Decisão Judicial Favorável
A 1ª Câmara Cível do Tribunal de Justiça de Minas Gerais (TJMG) determinou que uma operadora de plano de saúde custeie o tratamento de uma criança diagnosticada com plagiocefalia e braquicefalia. O tribunal rejeitou o recurso da operadora e confirmou uma sentença anterior da Comarca de Montes Claros, que já havia estabelecido a necessidade de fornecimento de uma órtese craniana indicada por médico especialista.
O caso ganhou destaque após a mãe da criança, insatisfeita com a recusa da operadora em disponibilizar o tratamento, buscar amparo legal para garantir o acesso à órtese. Sua solicitação foi considerada procedente, levando à concessão de tutela de urgência pela Justiça.
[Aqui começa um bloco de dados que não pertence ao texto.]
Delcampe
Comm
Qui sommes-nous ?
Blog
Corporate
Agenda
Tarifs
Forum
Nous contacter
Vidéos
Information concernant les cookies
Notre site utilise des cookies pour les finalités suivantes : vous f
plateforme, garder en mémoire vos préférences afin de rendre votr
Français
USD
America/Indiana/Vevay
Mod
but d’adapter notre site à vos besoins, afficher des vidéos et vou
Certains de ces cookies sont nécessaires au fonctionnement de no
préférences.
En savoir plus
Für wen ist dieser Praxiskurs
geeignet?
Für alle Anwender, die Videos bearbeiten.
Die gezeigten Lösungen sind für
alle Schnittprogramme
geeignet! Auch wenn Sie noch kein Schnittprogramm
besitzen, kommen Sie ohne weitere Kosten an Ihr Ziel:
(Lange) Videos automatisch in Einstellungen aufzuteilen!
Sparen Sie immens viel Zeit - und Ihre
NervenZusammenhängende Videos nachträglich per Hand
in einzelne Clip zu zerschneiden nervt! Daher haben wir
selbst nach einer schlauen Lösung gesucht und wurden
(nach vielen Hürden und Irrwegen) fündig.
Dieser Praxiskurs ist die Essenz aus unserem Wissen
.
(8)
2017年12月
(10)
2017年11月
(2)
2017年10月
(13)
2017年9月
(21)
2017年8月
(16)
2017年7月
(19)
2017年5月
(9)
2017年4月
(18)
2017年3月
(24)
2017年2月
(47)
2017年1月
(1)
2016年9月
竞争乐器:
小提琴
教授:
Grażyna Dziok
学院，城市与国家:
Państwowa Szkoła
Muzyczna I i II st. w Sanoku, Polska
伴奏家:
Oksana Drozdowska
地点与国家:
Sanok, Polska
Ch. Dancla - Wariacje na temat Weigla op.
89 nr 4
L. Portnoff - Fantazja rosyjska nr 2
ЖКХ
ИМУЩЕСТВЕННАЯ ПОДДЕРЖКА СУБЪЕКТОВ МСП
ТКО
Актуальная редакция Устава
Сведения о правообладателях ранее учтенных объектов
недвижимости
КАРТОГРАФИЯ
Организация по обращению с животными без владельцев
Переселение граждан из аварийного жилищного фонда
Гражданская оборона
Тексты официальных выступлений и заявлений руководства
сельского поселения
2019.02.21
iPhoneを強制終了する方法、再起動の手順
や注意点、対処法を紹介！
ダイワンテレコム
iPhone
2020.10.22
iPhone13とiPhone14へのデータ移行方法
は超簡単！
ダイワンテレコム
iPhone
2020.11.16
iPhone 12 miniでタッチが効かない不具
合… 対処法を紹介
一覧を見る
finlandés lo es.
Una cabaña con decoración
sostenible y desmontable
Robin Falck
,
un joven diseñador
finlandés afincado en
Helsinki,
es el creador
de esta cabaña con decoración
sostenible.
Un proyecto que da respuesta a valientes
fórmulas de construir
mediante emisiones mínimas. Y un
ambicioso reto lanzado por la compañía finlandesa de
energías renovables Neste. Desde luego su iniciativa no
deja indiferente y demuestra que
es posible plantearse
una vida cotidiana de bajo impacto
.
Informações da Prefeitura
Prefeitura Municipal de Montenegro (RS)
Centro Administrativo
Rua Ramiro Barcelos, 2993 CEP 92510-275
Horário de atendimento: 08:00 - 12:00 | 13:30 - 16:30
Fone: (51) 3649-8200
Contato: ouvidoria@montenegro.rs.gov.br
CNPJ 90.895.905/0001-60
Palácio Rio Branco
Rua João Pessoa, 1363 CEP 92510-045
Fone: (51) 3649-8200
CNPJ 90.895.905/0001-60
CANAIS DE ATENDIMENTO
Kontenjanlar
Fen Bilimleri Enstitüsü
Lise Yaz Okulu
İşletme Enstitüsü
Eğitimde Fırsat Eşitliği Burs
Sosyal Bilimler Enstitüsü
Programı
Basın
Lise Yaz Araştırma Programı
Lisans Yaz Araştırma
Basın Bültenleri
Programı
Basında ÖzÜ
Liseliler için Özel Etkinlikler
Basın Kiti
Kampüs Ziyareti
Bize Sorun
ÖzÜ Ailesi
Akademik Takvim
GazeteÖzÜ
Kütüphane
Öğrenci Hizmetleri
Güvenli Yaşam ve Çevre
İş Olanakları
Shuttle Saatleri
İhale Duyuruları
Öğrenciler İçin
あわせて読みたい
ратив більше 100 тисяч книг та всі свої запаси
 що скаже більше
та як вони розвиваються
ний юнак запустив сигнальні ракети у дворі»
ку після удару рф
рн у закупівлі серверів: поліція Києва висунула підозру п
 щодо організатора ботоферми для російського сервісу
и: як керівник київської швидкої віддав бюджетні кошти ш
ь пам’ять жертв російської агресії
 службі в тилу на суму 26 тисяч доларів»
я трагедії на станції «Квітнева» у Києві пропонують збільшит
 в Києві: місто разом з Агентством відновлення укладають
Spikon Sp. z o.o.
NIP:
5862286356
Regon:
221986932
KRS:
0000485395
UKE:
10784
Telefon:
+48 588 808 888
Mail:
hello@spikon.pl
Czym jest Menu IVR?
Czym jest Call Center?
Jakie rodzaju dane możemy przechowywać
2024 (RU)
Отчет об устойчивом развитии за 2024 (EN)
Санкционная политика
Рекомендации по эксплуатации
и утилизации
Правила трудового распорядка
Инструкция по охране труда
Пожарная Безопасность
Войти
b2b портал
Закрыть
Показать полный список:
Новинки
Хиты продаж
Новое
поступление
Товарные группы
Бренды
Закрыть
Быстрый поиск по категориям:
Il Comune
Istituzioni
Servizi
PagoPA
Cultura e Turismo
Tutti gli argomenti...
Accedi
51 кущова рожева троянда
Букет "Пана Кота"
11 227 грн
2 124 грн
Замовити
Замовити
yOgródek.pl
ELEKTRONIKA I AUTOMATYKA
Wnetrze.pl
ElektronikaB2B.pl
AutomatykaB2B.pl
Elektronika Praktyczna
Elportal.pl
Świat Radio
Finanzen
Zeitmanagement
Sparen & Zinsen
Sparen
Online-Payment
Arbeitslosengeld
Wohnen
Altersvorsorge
Justificativas da Operadora
Em sua defesa, a operadora argumentou que a exclusão contratual de órteses não ligadas a cirurgias é permitida pela Agência Nacional de Saúde Suplementar (ANS). Segundo a empresa, não havia evidências suficientes que comprovassem a eficácia da órtese craniana em comparação com um tratamento conservador. Além disso, alegou que a indicação médica não detalhava suficientemente a gravidade da condição da criança e as potenciais consequências da não utilização do dispositivo, o que, segundo a operadora, inviabilizava a caracterização da urgência do pedido.
Tratamento Indispensável e Legislação Aplicável
Os argumentos da operadora foram rebatidos pela relatora do caso, desembargadora Juliana Campos Horta. Ela fundamentou sua análise no entendimento do Superior Tribunal de Justiça (STJ), que considera que a ausência da órtese na lista da ANS não exime a operadora da obrigação de cobertura quando for comprovada a necessidade do tratamento.
A Lei nº 14.454/2022 traz novos parâmetros, afirmando que o rol de procedimentos da ANS é uma referência básica. Diante disso, o custeio deve ser garantido quando houver prescrição médica pautada em evidências científicas e recomendações técnicas, como se verificou neste caso, respaldado por parecer técnico do Núcleo de Apoio Técnico do Poder Judiciário (NatJus) do Conselho Nacional de Justiça (CNJ).
A desembargadora reiterou que “a órtese prescrita tem finalidade preventiva e terapêutica, evitando deformidades craniofaciais permanentes, além de possíveis prejuízos cognitivos, sendo que não existem tratamentos alternativos igualmente eficazes listados pela ANS”.
Ela acrescentou que “a negativa de cobertura para o tratamento de plagiocefalia e braquicefalia, mesmo não inserido no rol da ANS, é considerada abusiva quando acompanhada de prescrição médica embasada e comprovação de eficácia respaldada em evidências científicas”. Neste contexto, o princípio do melhor interesse da criança deve prevalecer sobre cláusulas contratuais que limitam o direito à saúde e ao desenvolvimento integral.
Os desembargadores Márcio Idalmo Santos Miranda e Marcelo Rodrigues acompanharam o voto da relatora, reforçando a decisão que assegura o tratamento adequado para a criança.